HD. La distinction du civil et du militaire et un fondement essentiel de la construction du droit de la guerre en Europe. Au XVIe et XVIIe siècles, les populations civiles sont très touchées par la guerre, la guerre de siège notamment. Puis de plus en plus les populations civiles sont épargnées par les combats ; les bacilles de virus et les maladies se propagent néanmoins avec les armées. Au XVIIIe siècle les victimes de guerre sont de plus en plus des militaires plutôt que des civils. A la distinction militaire/civil s’ajoute la distinction combattant/non-combattant. Un soldat blessé n’est plus un combattant, il devient un être humain. Sur les théâtres d’opérations de mondes occidentaux contemporains, la distinction civil/militaire n’est pas facile.

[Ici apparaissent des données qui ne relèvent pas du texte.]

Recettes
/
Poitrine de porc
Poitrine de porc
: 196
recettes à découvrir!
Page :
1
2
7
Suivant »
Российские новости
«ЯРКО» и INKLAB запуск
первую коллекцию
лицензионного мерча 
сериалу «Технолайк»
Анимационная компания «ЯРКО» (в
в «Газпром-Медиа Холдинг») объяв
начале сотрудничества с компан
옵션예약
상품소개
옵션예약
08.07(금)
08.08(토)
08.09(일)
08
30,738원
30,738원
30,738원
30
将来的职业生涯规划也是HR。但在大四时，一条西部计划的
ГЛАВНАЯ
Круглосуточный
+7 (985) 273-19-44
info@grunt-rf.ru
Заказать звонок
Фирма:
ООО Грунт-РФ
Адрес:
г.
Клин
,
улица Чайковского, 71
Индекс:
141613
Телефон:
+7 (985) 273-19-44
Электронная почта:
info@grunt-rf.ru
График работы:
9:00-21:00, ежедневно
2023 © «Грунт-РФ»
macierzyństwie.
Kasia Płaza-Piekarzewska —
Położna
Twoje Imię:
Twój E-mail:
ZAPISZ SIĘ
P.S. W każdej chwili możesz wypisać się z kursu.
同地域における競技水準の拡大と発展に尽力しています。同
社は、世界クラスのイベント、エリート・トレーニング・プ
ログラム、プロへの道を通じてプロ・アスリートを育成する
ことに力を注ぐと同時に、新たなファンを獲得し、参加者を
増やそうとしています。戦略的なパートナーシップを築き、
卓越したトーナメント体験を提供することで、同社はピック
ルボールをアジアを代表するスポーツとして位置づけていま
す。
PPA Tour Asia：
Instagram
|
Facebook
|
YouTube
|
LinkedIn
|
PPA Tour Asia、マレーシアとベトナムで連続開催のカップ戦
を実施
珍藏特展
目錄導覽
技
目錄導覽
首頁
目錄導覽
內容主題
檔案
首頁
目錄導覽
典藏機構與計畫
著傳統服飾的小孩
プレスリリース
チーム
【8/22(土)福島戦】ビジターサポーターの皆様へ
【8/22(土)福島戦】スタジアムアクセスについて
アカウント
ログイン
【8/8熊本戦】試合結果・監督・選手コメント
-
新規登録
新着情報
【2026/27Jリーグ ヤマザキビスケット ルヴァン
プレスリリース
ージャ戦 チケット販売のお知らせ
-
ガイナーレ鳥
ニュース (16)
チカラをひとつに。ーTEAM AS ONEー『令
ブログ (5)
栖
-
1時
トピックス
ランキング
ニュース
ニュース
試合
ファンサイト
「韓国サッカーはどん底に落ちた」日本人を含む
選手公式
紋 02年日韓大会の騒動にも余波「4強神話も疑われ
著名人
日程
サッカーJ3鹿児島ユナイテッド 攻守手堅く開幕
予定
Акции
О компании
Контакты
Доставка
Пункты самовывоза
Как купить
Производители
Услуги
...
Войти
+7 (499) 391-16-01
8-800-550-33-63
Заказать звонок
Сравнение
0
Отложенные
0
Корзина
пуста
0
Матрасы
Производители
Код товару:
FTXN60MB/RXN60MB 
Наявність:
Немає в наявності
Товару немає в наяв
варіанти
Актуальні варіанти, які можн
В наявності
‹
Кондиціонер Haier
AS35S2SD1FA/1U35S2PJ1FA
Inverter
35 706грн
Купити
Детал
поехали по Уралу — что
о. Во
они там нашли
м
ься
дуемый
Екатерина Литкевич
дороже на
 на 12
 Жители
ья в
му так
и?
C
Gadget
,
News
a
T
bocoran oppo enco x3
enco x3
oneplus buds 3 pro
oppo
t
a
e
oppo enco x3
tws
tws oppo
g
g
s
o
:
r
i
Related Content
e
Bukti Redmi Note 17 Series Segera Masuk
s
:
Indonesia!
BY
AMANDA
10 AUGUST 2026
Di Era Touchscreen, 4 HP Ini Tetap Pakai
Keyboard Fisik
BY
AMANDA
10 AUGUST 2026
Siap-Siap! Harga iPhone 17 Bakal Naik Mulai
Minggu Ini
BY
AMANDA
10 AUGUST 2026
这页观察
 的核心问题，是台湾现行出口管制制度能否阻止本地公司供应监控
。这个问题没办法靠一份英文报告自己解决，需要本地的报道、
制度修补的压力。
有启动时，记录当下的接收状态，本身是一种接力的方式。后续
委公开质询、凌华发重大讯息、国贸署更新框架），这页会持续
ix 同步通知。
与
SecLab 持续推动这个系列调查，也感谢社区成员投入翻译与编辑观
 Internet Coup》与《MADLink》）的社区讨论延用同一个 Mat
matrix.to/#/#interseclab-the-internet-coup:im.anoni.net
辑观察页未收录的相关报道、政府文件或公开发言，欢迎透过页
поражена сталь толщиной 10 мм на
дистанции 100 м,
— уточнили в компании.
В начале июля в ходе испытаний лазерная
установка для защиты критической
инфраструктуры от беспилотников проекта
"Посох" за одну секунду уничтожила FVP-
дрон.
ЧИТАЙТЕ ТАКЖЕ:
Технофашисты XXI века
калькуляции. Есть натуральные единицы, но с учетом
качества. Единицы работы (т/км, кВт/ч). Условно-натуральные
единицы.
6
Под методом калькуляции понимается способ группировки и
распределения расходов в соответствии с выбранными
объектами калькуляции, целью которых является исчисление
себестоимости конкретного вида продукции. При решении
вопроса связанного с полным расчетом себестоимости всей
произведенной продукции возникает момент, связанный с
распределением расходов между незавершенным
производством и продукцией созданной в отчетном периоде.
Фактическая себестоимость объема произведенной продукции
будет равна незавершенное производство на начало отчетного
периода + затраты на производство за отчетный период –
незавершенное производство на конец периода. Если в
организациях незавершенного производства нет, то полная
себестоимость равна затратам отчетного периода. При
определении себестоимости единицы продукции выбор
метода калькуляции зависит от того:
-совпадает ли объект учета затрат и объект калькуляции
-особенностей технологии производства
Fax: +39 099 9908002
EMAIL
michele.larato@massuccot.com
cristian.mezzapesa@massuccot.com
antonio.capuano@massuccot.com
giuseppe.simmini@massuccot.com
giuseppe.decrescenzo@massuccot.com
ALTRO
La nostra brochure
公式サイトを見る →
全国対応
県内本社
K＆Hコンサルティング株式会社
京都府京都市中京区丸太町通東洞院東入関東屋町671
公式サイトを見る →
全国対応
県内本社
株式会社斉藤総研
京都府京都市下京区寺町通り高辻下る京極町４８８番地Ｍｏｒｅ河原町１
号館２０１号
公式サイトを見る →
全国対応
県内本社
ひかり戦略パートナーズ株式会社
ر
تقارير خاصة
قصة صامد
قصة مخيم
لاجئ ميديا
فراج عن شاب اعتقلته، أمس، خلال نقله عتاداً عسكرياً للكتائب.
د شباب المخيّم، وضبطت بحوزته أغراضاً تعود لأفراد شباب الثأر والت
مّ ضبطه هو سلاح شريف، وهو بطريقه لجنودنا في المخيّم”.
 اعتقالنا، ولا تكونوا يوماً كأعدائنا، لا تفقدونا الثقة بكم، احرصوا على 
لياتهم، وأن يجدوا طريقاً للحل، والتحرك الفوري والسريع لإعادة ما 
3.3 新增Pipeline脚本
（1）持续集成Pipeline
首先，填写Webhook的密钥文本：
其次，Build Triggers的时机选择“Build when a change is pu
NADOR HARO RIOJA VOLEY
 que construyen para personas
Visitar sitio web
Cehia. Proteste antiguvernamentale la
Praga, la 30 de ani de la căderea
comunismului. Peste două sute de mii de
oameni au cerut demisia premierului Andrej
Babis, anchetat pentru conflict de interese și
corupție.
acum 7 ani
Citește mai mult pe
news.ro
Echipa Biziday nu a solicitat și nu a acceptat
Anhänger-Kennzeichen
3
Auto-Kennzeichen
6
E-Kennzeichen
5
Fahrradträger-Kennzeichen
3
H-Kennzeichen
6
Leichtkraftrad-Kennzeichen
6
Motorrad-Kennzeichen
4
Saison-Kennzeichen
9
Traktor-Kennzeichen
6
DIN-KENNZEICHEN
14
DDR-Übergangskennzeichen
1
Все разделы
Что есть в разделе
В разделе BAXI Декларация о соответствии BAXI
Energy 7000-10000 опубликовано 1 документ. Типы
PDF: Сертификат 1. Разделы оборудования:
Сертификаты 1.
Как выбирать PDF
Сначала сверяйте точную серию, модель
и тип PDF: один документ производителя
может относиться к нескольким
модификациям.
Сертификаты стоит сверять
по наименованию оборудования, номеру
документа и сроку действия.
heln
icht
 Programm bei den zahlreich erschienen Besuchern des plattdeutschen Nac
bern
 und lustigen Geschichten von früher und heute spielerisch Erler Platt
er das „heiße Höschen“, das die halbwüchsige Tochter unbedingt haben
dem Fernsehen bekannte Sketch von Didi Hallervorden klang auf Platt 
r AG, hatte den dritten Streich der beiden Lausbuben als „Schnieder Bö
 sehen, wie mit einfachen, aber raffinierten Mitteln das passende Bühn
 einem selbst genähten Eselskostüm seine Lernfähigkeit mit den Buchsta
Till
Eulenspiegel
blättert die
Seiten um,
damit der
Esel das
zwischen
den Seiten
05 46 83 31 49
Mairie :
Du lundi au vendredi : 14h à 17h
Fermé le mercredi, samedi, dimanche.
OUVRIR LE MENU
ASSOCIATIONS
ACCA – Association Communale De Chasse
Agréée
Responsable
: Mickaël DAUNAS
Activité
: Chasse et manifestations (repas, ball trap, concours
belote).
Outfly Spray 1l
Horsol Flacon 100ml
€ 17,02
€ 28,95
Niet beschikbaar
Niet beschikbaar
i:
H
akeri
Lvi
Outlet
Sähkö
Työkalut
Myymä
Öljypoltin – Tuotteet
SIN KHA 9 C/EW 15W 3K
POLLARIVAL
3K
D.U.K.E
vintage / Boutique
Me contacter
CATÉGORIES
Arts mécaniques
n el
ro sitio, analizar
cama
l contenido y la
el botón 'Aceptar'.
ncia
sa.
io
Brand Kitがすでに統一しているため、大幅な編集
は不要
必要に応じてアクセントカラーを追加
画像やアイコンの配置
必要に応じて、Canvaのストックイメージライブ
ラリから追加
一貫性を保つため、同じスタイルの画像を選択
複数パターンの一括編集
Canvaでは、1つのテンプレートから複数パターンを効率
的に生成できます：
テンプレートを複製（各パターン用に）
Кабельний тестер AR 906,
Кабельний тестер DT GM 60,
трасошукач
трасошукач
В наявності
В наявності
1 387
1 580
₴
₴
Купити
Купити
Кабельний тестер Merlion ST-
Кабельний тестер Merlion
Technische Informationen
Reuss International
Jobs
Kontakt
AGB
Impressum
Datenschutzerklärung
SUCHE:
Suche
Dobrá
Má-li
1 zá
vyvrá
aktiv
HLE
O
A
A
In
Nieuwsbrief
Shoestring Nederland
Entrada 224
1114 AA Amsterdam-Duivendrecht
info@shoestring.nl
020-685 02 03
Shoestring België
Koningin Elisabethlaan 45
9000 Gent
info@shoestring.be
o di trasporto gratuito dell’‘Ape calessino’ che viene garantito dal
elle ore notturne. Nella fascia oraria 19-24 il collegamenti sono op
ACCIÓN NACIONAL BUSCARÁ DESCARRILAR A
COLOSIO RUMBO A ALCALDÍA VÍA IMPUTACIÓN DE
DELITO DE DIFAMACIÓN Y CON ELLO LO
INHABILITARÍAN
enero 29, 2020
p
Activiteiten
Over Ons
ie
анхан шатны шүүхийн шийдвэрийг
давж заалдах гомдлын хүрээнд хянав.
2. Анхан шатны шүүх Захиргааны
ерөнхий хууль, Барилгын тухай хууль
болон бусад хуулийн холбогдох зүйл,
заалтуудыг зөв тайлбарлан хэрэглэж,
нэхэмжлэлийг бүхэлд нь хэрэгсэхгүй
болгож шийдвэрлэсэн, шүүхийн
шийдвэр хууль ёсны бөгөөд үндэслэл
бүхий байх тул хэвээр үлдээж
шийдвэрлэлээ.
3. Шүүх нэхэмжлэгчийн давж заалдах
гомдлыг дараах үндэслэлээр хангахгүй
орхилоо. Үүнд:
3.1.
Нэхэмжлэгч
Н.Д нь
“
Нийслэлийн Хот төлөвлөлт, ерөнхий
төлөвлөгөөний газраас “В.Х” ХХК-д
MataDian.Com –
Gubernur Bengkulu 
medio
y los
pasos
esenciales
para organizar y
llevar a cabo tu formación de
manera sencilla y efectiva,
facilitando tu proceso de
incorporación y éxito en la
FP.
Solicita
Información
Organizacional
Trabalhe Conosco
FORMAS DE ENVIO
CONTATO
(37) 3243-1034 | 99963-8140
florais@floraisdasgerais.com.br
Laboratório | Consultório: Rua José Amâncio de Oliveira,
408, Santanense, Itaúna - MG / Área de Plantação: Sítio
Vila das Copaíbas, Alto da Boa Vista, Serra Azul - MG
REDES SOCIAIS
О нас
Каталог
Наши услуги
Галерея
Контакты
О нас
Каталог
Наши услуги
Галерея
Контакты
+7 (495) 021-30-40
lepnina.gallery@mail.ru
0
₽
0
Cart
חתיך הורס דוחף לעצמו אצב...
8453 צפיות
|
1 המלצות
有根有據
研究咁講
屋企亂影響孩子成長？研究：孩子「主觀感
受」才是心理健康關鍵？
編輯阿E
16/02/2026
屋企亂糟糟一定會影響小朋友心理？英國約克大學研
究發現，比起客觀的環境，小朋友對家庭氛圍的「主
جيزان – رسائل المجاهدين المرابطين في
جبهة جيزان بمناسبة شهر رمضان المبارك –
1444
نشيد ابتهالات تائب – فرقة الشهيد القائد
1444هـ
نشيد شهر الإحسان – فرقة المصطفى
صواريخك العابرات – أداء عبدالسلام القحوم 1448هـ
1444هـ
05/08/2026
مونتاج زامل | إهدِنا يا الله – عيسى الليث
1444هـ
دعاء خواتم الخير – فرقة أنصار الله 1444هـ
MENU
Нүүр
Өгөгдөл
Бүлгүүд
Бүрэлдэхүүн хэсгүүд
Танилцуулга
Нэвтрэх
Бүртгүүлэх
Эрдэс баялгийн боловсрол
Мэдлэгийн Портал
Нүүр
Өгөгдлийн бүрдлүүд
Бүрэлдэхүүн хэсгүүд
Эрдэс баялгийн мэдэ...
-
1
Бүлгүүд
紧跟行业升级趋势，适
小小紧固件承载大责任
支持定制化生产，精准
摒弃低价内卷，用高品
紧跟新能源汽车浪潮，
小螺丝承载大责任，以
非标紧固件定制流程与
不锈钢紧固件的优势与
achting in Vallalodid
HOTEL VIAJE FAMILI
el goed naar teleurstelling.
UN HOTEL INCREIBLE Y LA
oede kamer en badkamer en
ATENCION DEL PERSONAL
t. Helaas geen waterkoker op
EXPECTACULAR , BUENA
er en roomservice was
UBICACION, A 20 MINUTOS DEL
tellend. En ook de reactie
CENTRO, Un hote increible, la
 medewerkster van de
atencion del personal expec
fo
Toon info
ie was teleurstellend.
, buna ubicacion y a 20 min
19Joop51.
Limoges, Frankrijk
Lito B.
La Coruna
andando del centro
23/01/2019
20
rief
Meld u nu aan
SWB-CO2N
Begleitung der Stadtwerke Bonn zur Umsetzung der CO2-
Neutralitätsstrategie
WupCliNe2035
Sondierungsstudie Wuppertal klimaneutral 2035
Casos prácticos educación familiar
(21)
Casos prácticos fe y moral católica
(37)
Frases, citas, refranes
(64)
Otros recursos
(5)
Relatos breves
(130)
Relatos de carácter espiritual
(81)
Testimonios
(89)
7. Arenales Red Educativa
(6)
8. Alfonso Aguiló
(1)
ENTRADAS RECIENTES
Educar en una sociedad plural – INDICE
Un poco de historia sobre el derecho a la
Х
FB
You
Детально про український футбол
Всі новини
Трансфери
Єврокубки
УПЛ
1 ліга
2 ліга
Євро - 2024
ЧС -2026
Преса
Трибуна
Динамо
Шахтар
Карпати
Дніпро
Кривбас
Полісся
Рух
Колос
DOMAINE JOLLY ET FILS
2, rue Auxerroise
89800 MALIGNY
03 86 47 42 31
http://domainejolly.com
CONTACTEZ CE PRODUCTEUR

YB. Sur le plan du droit l’ingérence récente est fragile et sa base juridique très faible. L’article 2 de la charte des Nations unies interdit à un État de s’ingérer dans les affaires d’un autre État, sauf légitime défense ou si un pays est une menace pour la stabilité mondiale. Le droit international strict ne bouge pas. L’intervention au Kosovo 1999 était illégale du point de vue du droit et l’ONU a dû la régulariser après coup. Beaucoup d’États restent hostiles au droit d’ingérence, beaucoup de pays en développement particulièrement, y compris les plus puissants : la Chine, l’Inde et le Brésil. Ils n’apprécient pas que les États occidentaux cherchent à intervenir en essayant de contourner le feu vert du conseil de sécurité.

Quelques réflexions sur la récente intervention française au Mali

APM. Il est sans doute trop tôt pour établir un bilan. Il est positif de constater que le gouvernement français n’a pas utilisé la rhétorique humanitaire pour justifier l’opération SERVAL. Il s’agissait de restaurer l’autorité de l’État sur tout son territoire. Il s’est agi d’une intervention bilatérale régularisée par l’ONU qui ne l’avait pas demandée, d’autant plus que l’ONU est très réticente à voir intervenir dans un pays en développement son ancien colonisateur. Il s’est agi d’une guerre asymétrique et la France a bien évidemment gagné la bataille, mais le vrai défi est maintenant de contrôler un espace vaste et peu peuplé, de gagner les coeurs et les esprits, donc de gagner la paix. La France se voit accusée d’occupation et de soutien au MNLA et à l’indépendance touarègue, dans la mesure où elle a interdit à l’armée malienne d’entrer dans Kidal, pour y éviter des massacres de populations civiles. Elle peut être accusée aussi de chercher à relancer un vieux projet de 1957 qui consistait à réunifier les régions où vivent les Touaregs afin de constituer un État tampon entre le Mali et l’Algérie. De toute manière la tâche est immense pour reconstruire un État dont le nord du Mali.